THE father of a young woman who was brutally murdered by her obsessive ex-boyfriend has emphasised the need for more awareness over the seriousness of stalking.

Alice Ruggles was just 24 when her throat was slit by her soldier ex-boyfriend Trimaan Dhillon at her Gateshead flat in 2016.

The murder, described in court as an act of ‘utter barbarism’, was the culmination of three-months of stalking by Dhillon after Alice had ended their relationship.

The Northern Echo:

Trimaan Dhillon

During the stalking campaign, Alice contacted Northumbria Police twice but despite being given a harassment warning by officers, Dhillon went on to murder her and was later sentenced to life in prison.

Speaking at the North Yorkshire and York Safeguarding conference in Harrogate on Tuesday, Alice’s father Clive Ruggles said he wanted to ensure that allegations of stalking were taken more seriously by the police and relevant agencies - and by the victims themselves too.

He said that terms such as ‘facebook stalking’ - often used in light-hearted reference to monitoring a person’s social media account - are unhelpful as they can dilute the seriousness of actual stalking and the devastating consequences it can have for victims.

The Northern Echo:

Clive Ruggles

He said: “It is not unusual to think like Alice did; that if someone is being a bit obsessive like that they are eventually going to give up and move on if you ignore them for long enough.

“But a lot of research has been done that shows that when it becomes a fixation, an obsession, they will not move on and their behaviour can escalate - it becomes a challenge.”

Mr Ruggles said there was a clear distinction between an emotional person trying to rekindle a failed relationship and the ‘nasty and relentless’ stalking that Alice endured at the hands of Dhillon.

He said: “Who has not in their lifetime probably been in a situation where a relationship ends and you spend a few days trying to get that person back, to try and resurrect the relationship?

“But most people move on quite quickly because they have actually got the best interests of that person at heart.
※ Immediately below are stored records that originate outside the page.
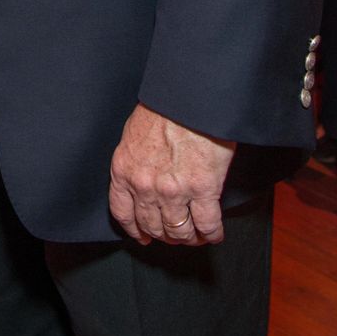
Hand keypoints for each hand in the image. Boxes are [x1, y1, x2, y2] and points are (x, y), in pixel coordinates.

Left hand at [108, 103, 234, 245]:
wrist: (188, 98)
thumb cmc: (163, 107)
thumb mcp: (134, 134)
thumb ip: (136, 162)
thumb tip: (146, 178)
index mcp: (124, 170)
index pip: (123, 212)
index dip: (135, 229)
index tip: (143, 236)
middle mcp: (145, 186)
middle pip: (153, 225)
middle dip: (165, 235)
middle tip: (175, 235)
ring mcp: (173, 191)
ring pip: (180, 231)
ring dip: (188, 238)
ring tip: (196, 236)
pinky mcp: (203, 190)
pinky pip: (207, 224)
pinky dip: (211, 234)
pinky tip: (214, 234)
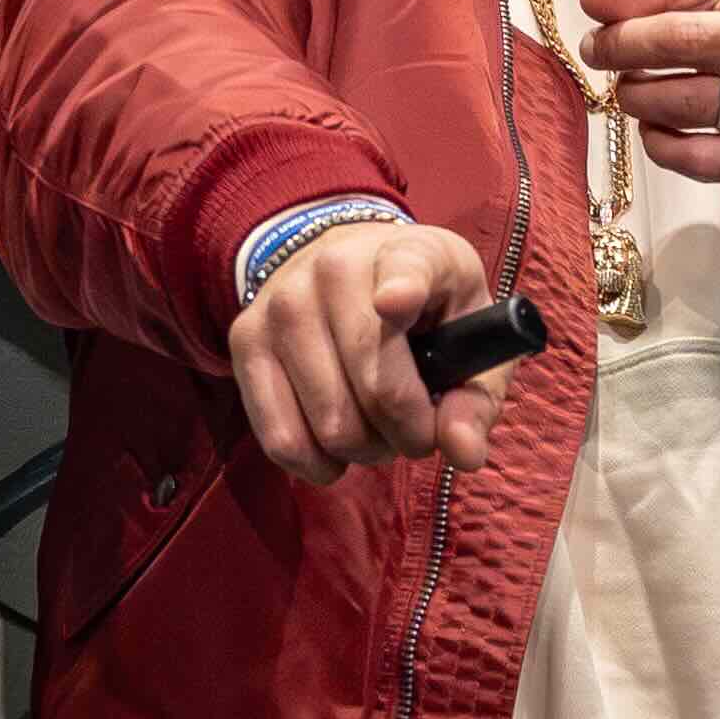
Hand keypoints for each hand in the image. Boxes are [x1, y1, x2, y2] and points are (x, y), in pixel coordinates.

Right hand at [235, 208, 511, 481]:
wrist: (343, 261)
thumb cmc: (422, 305)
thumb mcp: (466, 332)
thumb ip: (474, 398)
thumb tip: (463, 454)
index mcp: (408, 254)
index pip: (403, 271)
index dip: (401, 290)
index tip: (396, 302)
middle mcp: (335, 268)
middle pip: (375, 389)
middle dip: (407, 434)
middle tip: (413, 428)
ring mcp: (282, 304)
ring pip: (330, 425)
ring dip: (364, 451)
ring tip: (374, 429)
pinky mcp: (245, 340)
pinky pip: (281, 438)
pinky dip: (316, 464)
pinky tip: (334, 449)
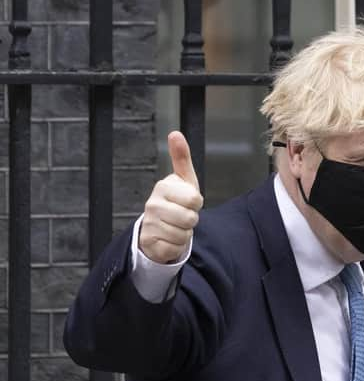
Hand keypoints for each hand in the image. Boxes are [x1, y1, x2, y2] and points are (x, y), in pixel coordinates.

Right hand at [139, 131, 203, 263]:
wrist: (158, 227)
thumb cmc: (175, 201)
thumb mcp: (183, 180)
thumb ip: (181, 157)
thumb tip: (175, 133)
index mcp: (163, 187)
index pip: (195, 199)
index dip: (196, 203)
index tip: (188, 201)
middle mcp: (152, 204)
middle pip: (191, 218)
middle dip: (192, 220)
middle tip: (182, 215)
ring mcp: (149, 224)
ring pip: (184, 235)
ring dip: (184, 233)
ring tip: (175, 226)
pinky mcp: (149, 242)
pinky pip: (174, 247)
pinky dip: (176, 246)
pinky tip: (168, 238)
People themselves need to understand more about what is dangerous behaviour.

“If a person is making you feel distressed, let alone fearful, you really should be doing something about it.”

Since Alice’s death, the Alice Ruggles Trust formed to raise awareness of stalking and Mr Ruggles said he was keen to share his story with professionals at the Safeguarding conference at Pavilions of Harrogate which brought together agencies including the police, council and health services.

And although it is too late for Alice, Mr Ruggles is hopeful that better systems can be implemented by the police and partner agencies to tackle stalking crimes before they reach potentially fatal conclusions.

He said: “I never felt anger (towards the police) and I don’t know whether I was just numbed by what had happened.

“I suppose I would feel angry if no-one was interested in changing things, but they really are.”